> _Your assignment_: Which of the lines below contain the string "APERTURE"? Pull each one out of the data.

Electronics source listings
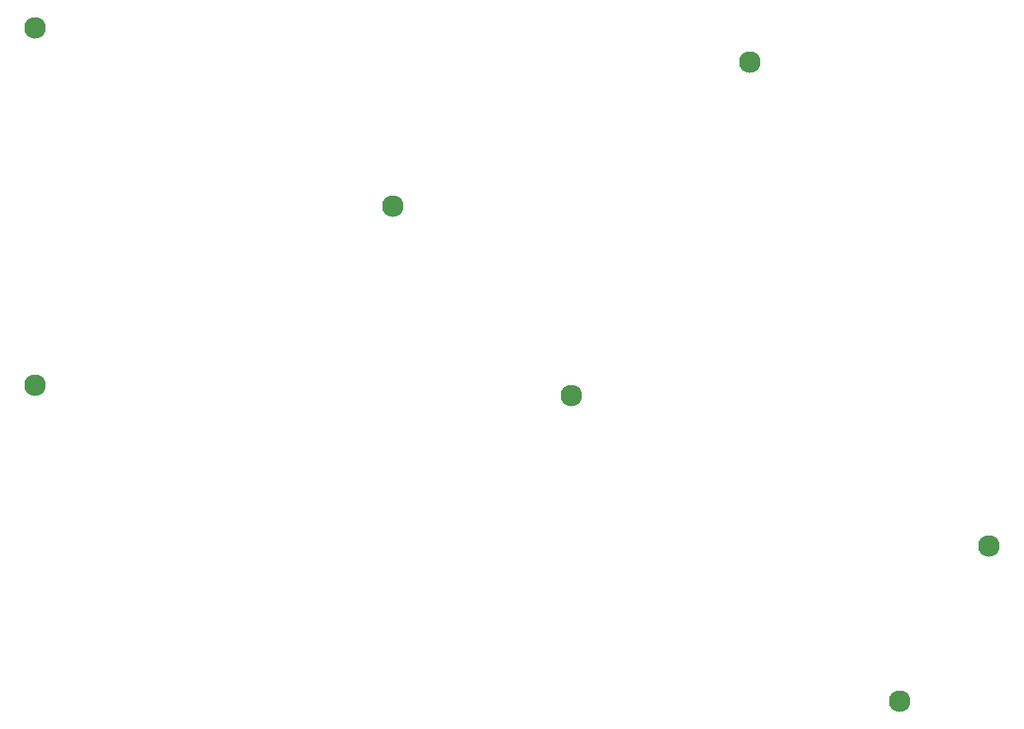
<source format=gts>
G04 #@! TF.GenerationSoftware,KiCad,Pcbnew,8.0.8+1*
G04 #@! TF.CreationDate,2025-06-17T15:49:22+00:00*
G04 #@! TF.ProjectId,frontplate,66726f6e-7470-46c6-9174-652e6b696361,0.2*
G04 #@! TF.SameCoordinates,Original*
G04 #@! TF.FileFunction,Soldermask,Top*
G04 #@! TF.FilePolarity,Negative*
%FSLAX46Y46*%
G04 Gerber Fmt 4.6, Leading zero omitted, Abs format (unit mm)*
G04 Created by KiCad (PCBNEW 8.0.8+1) date 2025-06-17 15:49:22*
%MOMM*%
%LPD*%
G01*
G04 APERTURE LIST*
%ADD10C,2.300000*%
G04 APERTURE END LIST*
D10*
X109500000Y-50125000D03*
X109500000Y-88125000D03*
X185468000Y-53736000D03*
X147500000Y-69125000D03*
X166468000Y-89261000D03*
X210827241Y-105262759D03*
X201327241Y-121717241D03*
M02*

</source>
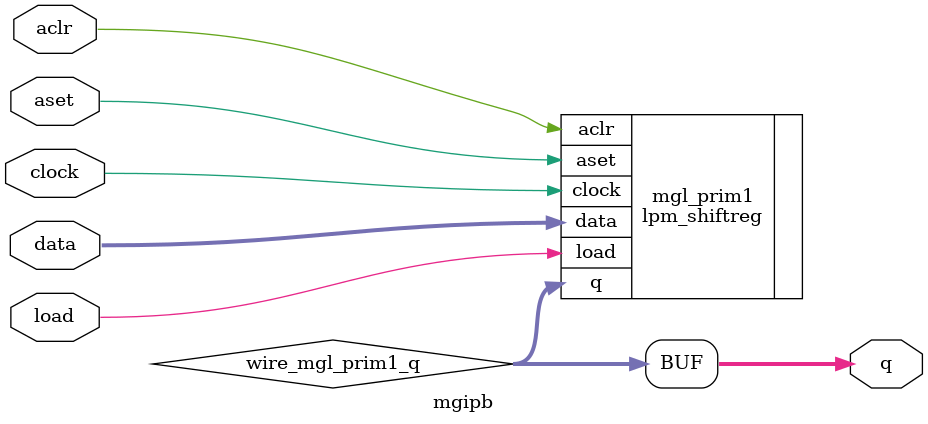
<source format=v>






//synthesis_resources = lpm_shiftreg 1 
//synopsys translate_off
`timescale 1 ps / 1 ps
//synopsys translate_on
module  mgipb
	( 
	aclr,
	aset,
	clock,
	data,
	load,
	q) /* synthesis synthesis_clearbox=1 */;
	input   aclr;
	input   aset;
	input   clock;
	input   [9:0]  data;
	input   load;
	output   [9:0]  q;

	wire  [9:0]   wire_mgl_prim1_q;

	lpm_shiftreg   mgl_prim1
	( 
	.aclr(aclr),
	.aset(aset),
	.clock(clock),
	.data(data),
	.load(load),
	.q(wire_mgl_prim1_q));
	defparam
		mgl_prim1.lpm_direction = "RIGHT",
		mgl_prim1.lpm_type = "LPM_SHIFTREG",
		mgl_prim1.lpm_width = 10;
	assign
		q = wire_mgl_prim1_q;
endmodule //mgipb
//VALID FILE

</source>
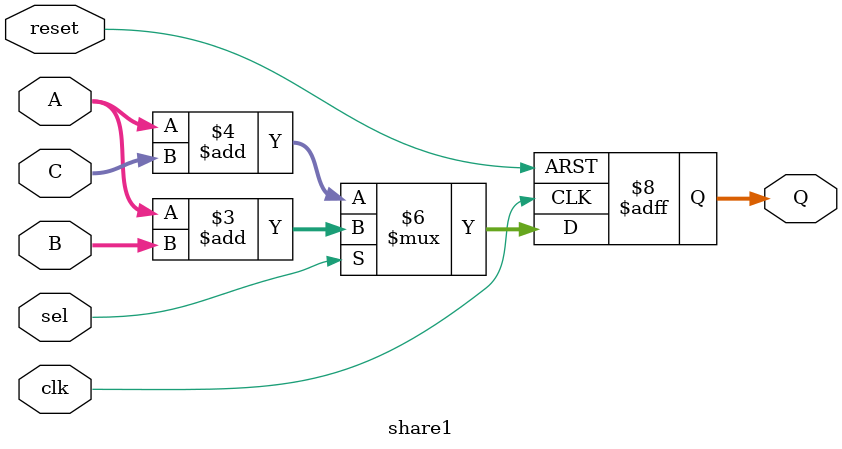
<source format=v>
module share1(clk,reset,sel, A,B,C,Q);
input clk;
input reset;
input sel;
input [7:0] A,B,C;
output reg [7:0] Q;

always@(posedge clk or posedge reset) 
begin
if(reset==1'b1)
    Q<=8'h0;
else begin
    if(sel)
        Q <= A+B;
    else Q <= A+C;
end
end
endmodule


</source>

> _Solution for this exercise_:
G04 APERTURE LIST*
G04 APERTURE END LIST*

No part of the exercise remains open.